Ganda putri tanpa finalis di Tahiland Masters

Jakarta (Antarasumsel.com) - Ganda putri Indonesia harus rela tanpa wakil di partai final Thailand Masters 2017 setelah pasangan Rosyita Eka Putri Sari/Greysia Polii terpaksa harus menelan pil pahit dikalahkan unggulan pertama asal China Chen Qingchen/Jia Yifan di semifinal.
Rosyita/Greysia menyerah di tangan pasangan asal Negeri Tirai Bambu dengan dua game langsung 16-21, 7-21 di Nimibutur Stadium, Bangkok, Sabtu sore.

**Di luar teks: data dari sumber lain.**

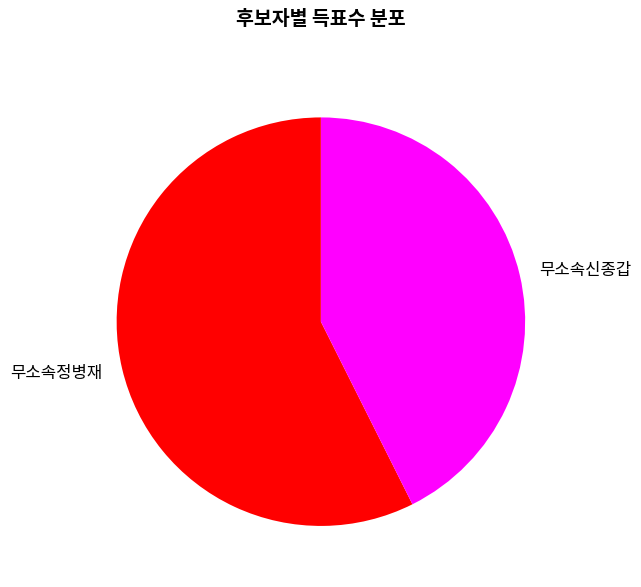

What is the ratio of the value at 무소속신종갑 to the value at 무소속정병재?

0.7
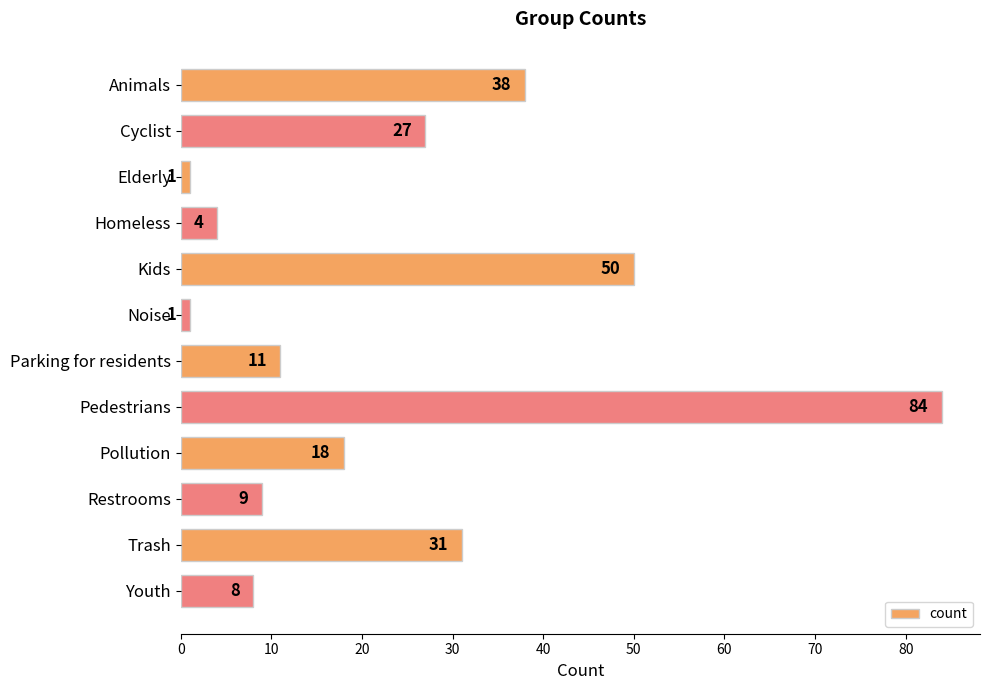

Which category has the highest value across all series?

Pedestrians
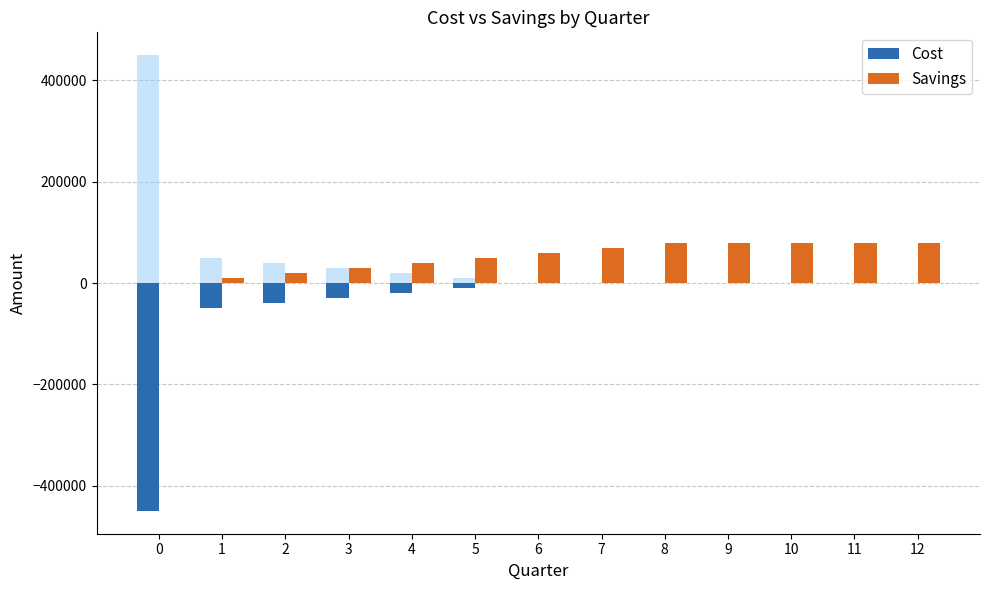

How many negative values does the Cost series have?

6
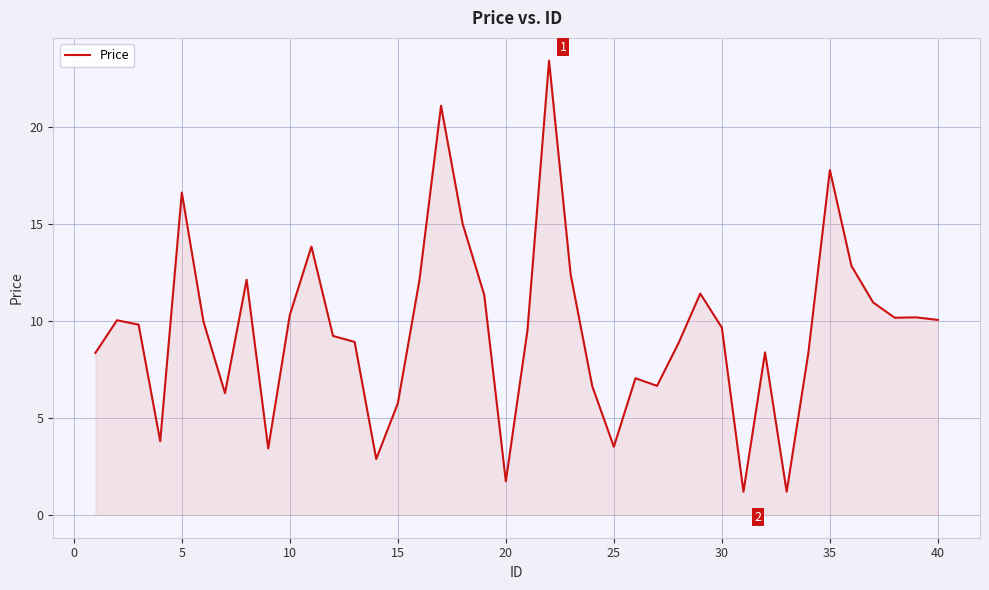

What is the average value?

9.6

Dipantau dari tournamentsoftware, sejak game pertama dimulai, pertandingan kedua pasangan ini diwarnai jual beli serangan dan saling berebut poin, bahkan Rosyita/Greysia sempat memimpin dengan 13-11.
Akan tetapi, pasangan China terus menekan pertahanan duet Rosyita/Greysia hingga akhirnya di game pertama pasangan tanah air menyerah dengan skor 16-21.
Memasuki game dua, Chen/Jia yang tampaknya sudah membaca permaian Rosyita/Greysia, tidak membiarkan duet Merah Putih mengembangkan permainan hingga akhirnya kalah telak di game kedua ini dengan skor akhir 7-21.
Kepala Pelatih Ganda Putri PBSI Eng Hian menyebut dalam pertandingan ini butuh fokus yang berlebih dikarenakan sejak awal game tidak mudah bagi pasangan Indonesia untuk mendapatkan poin.
"Sejak game pertama, butuh reli diatas 10 pukulan untuk mencari poin, hingga butuh fokus lebih, ini bukan masalah fisik karena semalam main rubber game. Tetapi konsentrasinya yang tidak tahan, lawan tidak akan memberi kemenangan begitu saja, namanya bertanding ya harus ada perjuangan," ujar Eng Hian yang mendampingi Rosyita/Greysia bertanding.
Eng menyatakan dalam setiap pertandingan, dirinya mengharapkan para pemain bisa mencari solusi atas semua hal yang dihadapi di lapangan.
"Yang saya mau lihat itu bagaimana mereka mencari solusi di lapangan. Kalah atau menang itu hanya hasil akhir, yang penting prosesnya. Bisa menang bagaimana, kalau kalah pun bagaimana kalahnya. Sebagai seorang pemain pelatnas utama, menyerah begitu saja tidak dapat diterima, seharusnya mereka bisa mencari jalan keluar, ini bukan hanya untuk Greysia ya, tetapi bagi semuanya," ucap peraih medali perunggu ganda putra Olimpiade Athena 2004 bersama Flandy Limpele ini.
Dengan hasil ini, sektor ganda putri Indonesia belum berhasil mengirim wakil ke final. Baru satu wakil Indonesia yang lolos ke babak final yaitu Tommy Sugiarto, sementara satu harapan lagi masih ada di pasangan ganda putra Berry Angriawan/Hardianto yang akan bertanding melawan Lu Ching Yao/Yang Po Han (Taiwan).